4 Jul 2001 jfleck   » (Master)

marriage
I haven't decided if this is about my marriage or about Route 66. Perhaps it's about both. You decide.

We are in the throes of a celebration here in The States of the 75th anniversary of Route 66. For those of you in older lands, this must seem odd, but we are a young nation, and have to reach hard to make a history for ourselves. So 75 years of a road is a worthy historical passing to mark.

Stretching from Chicago to the beach in Santa Monica, it was the first road to span much of our continent, and we use it to symbolize the 20th-century freedoms brought on by the automobile.

My affair with Route 66 is more personal, though. The freeways were already beginning to replace it by the time I came to be, but for all but a handful of my 42 years I have lived within a mile or two of the Mother Road.

I went to High School on it.

My parents were both teachers, which meant summers off, which meant these epic car trips across the southwest, through Barstow and Kingman and Winslow and Holbrook and Gallup and Albuquerque. It is the sort of car-bound freedom that Route 66 symbolizes - a big family station wagon and a canvas tent and Indians selling jewelry by the side of the road.

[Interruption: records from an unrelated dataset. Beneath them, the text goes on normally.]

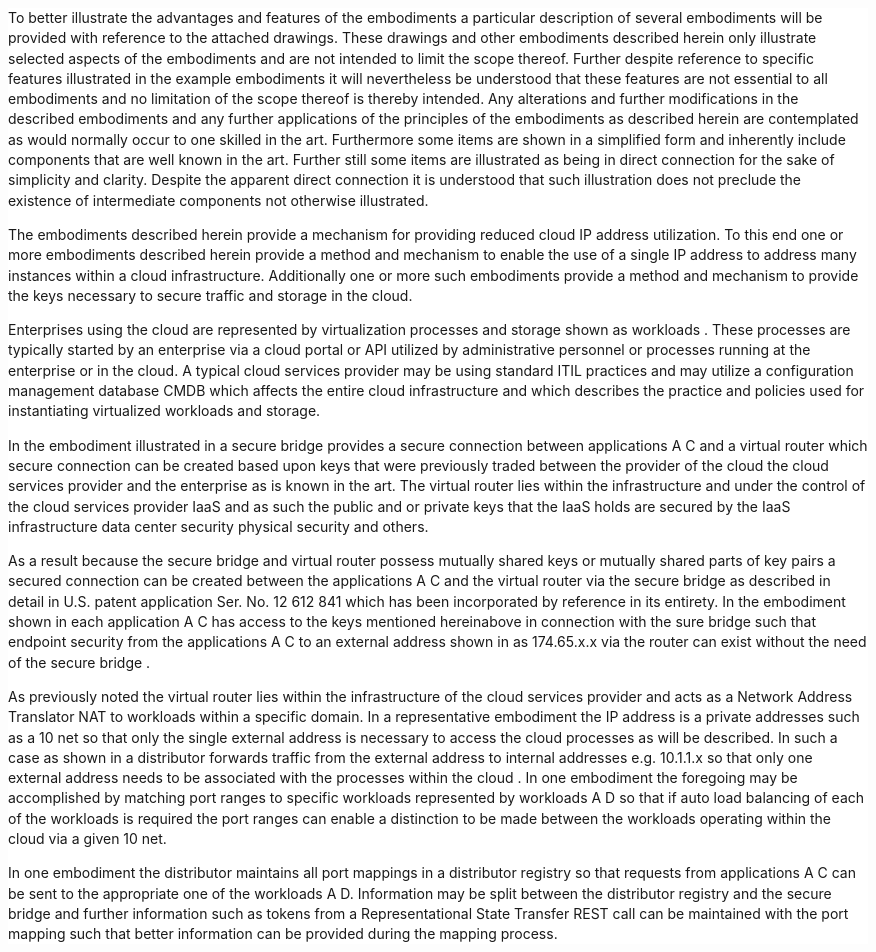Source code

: To better illustrate the advantages and features of the embodiments a particular description of several embodiments will be provided with reference to the attached drawings. These drawings and other embodiments described herein only illustrate selected aspects of the embodiments and are not intended to limit the scope thereof. Further despite reference to specific features illustrated in the example embodiments it will nevertheless be understood that these features are not essential to all embodiments and no limitation of the scope thereof is thereby intended. Any alterations and further modifications in the described embodiments and any further applications of the principles of the embodiments as described herein are contemplated as would normally occur to one skilled in the art. Furthermore some items are shown in a simplified form and inherently include components that are well known in the art. Further still some items are illustrated as being in direct connection for the sake of simplicity and clarity. Despite the apparent direct connection it is understood that such illustration does not preclude the existence of intermediate components not otherwise illustrated.

The embodiments described herein provide a mechanism for providing reduced cloud IP address utilization. To this end one or more embodiments described herein provide a method and mechanism to enable the use of a single IP address to address many instances within a cloud infrastructure. Additionally one or more such embodiments provide a method and mechanism to provide the keys necessary to secure traffic and storage in the cloud.

Enterprises using the cloud are represented by virtualization processes and storage shown as workloads . These processes are typically started by an enterprise via a cloud portal or API utilized by administrative personnel or processes running at the enterprise or in the cloud. A typical cloud services provider may be using standard ITIL practices and may utilize a configuration management database CMDB which affects the entire cloud infrastructure and which describes the practice and policies used for instantiating virtualized workloads and storage.

In the embodiment illustrated in a secure bridge provides a secure connection between applications A C and a virtual router which secure connection can be created based upon keys that were previously traded between the provider of the cloud the cloud services provider and the enterprise as is known in the art. The virtual router lies within the infrastructure and under the control of the cloud services provider IaaS and as such the public and or private keys that the IaaS holds are secured by the IaaS infrastructure data center security physical security and others.

As a result because the secure bridge and virtual router possess mutually shared keys or mutually shared parts of key pairs a secured connection can be created between the applications A C and the virtual router via the secure bridge as described in detail in U.S. patent application Ser. No. 12 612 841 which has been incorporated by reference in its entirety. In the embodiment shown in each application A C has access to the keys mentioned hereinabove in connection with the sure bridge such that endpoint security from the applications A C to an external address shown in as 174.65.x.x via the router can exist without the need of the secure bridge .

As previously noted the virtual router lies within the infrastructure of the cloud services provider and acts as a Network Address Translator NAT to workloads within a specific domain. In a representative embodiment the IP address is a private addresses such as a 10 net so that only the single external address is necessary to access the cloud processes as will be described. In such a case as shown in a distributor forwards traffic from the external address to internal addresses e.g. 10.1.1.x so that only one external address needs to be associated with the processes within the cloud . In one embodiment the foregoing may be accomplished by matching port ranges to specific workloads represented by workloads A D so that if auto load balancing of each of the workloads is required the port ranges can enable a distinction to be made between the workloads operating within the cloud via a given 10 net.

In one embodiment the distributor maintains all port mappings in a distributor registry so that requests from applications A C can be sent to the appropriate one of the workloads A D. Information may be split between the distributor registry and the secure bridge and further information such as tokens from a Representational State Transfer REST call can be maintained with the port mapping such that better information can be provided during the mapping process.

My first newspaper job was in a little community spanning it.

My marriage (I was headed here, trust me) has seen its major milestones, with no intention, happen there.

Our first date, a Friday night after work at Griswolds Patio Pub Night in Claremont, happened on Route 66. It was a huge weekly affair, one of those things with free salty snackish foods to get you to buy beer. All the artists and other riffraff hung out there, nursing beers and eating free. I hate beer, but it was a cheap dinner.

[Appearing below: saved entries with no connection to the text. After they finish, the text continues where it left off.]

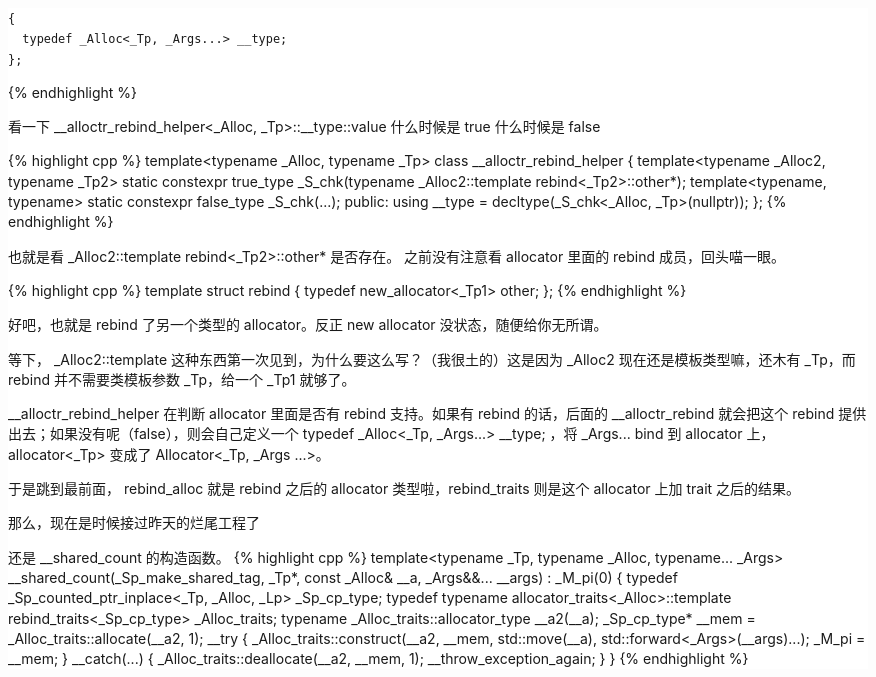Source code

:     {
      typedef _Alloc<_Tp, _Args...> __type;
    };
{% endhighlight %}

看一下  \_\_alloctr\_rebind\_helper&lt;\_Alloc, \_Tp&gt;::\_\_type::value 什么时候是 true 什么时候是 false

{% highlight cpp %}
  template<typename _Alloc, typename _Tp>
    class __alloctr_rebind_helper
    {
      template<typename _Alloc2, typename _Tp2>
        static constexpr true_type
        _S_chk(typename _Alloc2::template rebind<_Tp2>::other*);
      template<typename, typename>
        static constexpr false_type
        _S_chk(...);
    public:
      using __type = decltype(_S_chk<_Alloc, _Tp>(nullptr));
    };
{% endhighlight %}

也就是看 \_Alloc2::template rebind&lt;\_Tp2&gt;::other* 是否存在。 之前没有注意看 allocator 里面的 rebind 成员，回头喵一眼。

{% highlight cpp %}
      template<typename _Tp1>
        struct rebind
        { typedef new_allocator<_Tp1> other; };
{% endhighlight %}

好吧，也就是 rebind 了另一个类型的 allocator。反正 new allocator 没状态，随便给你无所谓。

等下， \_Alloc2::template 这种东西第一次见到，为什么要这么写？（我很土的）这是因为 \_Alloc2 现在还是模板类型嘛，还木有 \_Tp，而 rebind 并不需要类模板参数 \_Tp，给一个 \_Tp1 就够了。

\_\_alloctr\_rebind\_helper 在判断 allocator 里面是否有 rebind 支持。如果有 rebind 的话，后面的 \_\_alloctr\_rebind 就会把这个 rebind 提供出去；如果没有呢（false），则会自己定义一个 typedef \_Alloc&lt;\_Tp, \_Args...&gt; \_\_type; ，将 \_Args... bind 到 allocator 上，allocator&lt;\_Tp&gt; 变成了 Allocator&lt;\_Tp, \_Args ...&gt;。

于是跳到最前面， rebind\_alloc 就是 rebind 之后的 allocator 类型啦，rebind\_traits 则是这个 allocator 上加 trait 之后的结果。

那么，现在是时候接过昨天的烂尾工程了

还是 \_\_shared\_count 的构造函数。
{% highlight cpp %}
      template<typename _Tp, typename _Alloc, typename... _Args>
        __shared_count(_Sp_make_shared_tag, _Tp*, const _Alloc& __a,
                       _Args&&... __args)
        : _M_pi(0)
        {
          typedef _Sp_counted_ptr_inplace<_Tp, _Alloc, _Lp> _Sp_cp_type;
          typedef typename allocator_traits<_Alloc>::template
            rebind_traits<_Sp_cp_type> _Alloc_traits;
          typename _Alloc_traits::allocator_type __a2(__a);
          _Sp_cp_type* __mem = _Alloc_traits::allocate(__a2, 1);
          __try
            {
              _Alloc_traits::construct(__a2, __mem, std::move(__a),
                    std::forward<_Args>(__args)...);
              _M_pi = __mem;
            }
          __catch(...)
            {
              _Alloc_traits::deallocate(__a2, __mem, 1);
              __throw_exception_again;
            }
        }
{% endhighlight %}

I proposed to Lissa at the Wigwam Motel in San Bernardino.

On our honeymoon, I rode the bumper cars on the Santa Monica Pier, where Route 66 ends it run, dumping cars out onto the Pacific Coast Highway beneath glistening palm trees.

Today, we live a mile from the Mother Road. Thinking about this today, I made a wandering detour on my Independence Day bike ride, back up through Albuquerque's old neighborhoods to Central Avenue, festooned with "historic Route 66" signs, past the Indian jewelry pawn shops and the university, up the hill home.

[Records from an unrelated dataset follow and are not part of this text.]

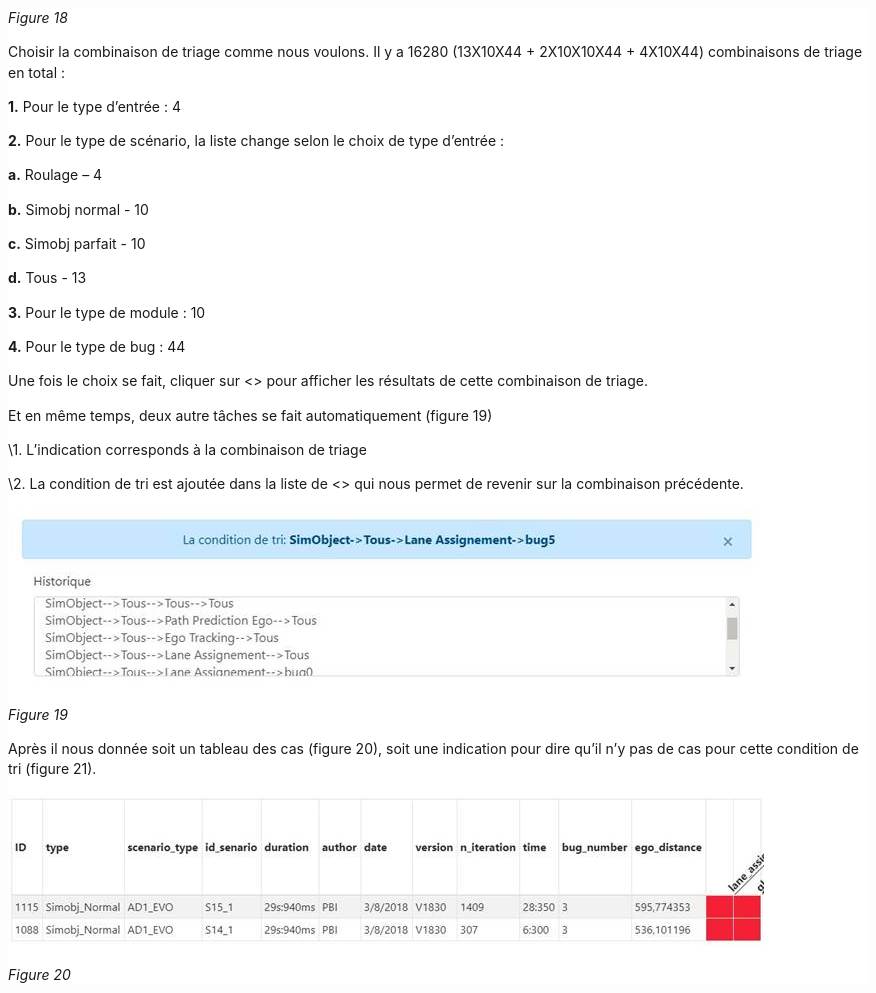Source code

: *Figure 18*

Choisir la combinaison de triage comme nous voulons. Il y a 16280 (13X10X44 + 2X10X10X44 + 4X10X44) combinaisons de triage en total :

**1.**    Pour le type d’entrée : 4

**2.**    Pour le type de scénario, la liste change selon le choix de type d’entrée :

**a.**   Roulage – 4

**b.**   Simobj normal - 10

**c.**   Simobj parfait - 10

**d.**   Tous - 13

**3.**    Pour le type de module : 10

**4.**    Pour le type de bug : 44

Une fois le choix se fait, cliquer sur <<Go>> pour afficher les résultats de cette combinaison de triage.

Et en même temps, deux autre tâches se fait automatiquement (figure 19)

\1.   L’indication corresponds à la combinaison de triage

\2.   La condition de tri est ajoutée dans la liste de <<Historique>> qui nous permet de revenir sur la combinaison précédente.

![img](Readme.assets/clip_image045.jpg)

*Figure 19*

Après il nous donnée soit un tableau des cas (figure 20), soit une indication pour dire qu’il n’y pas de cas pour cette condition de tri (figure 21).

![img](Readme.assets/clip_image047.jpg)

*Figure 20*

It's just dumb luck, I guess. There's no real point to my life with Route 66, except it's been there all along without my really noticing it.

But I am certain that the secret to the success of my marriage - which gets better by the year - has something to do with the fact that we were goofy enough to become betrothed in a cheesy motel shaped like a teepee on Route 66, in what must be the heart of our way of life.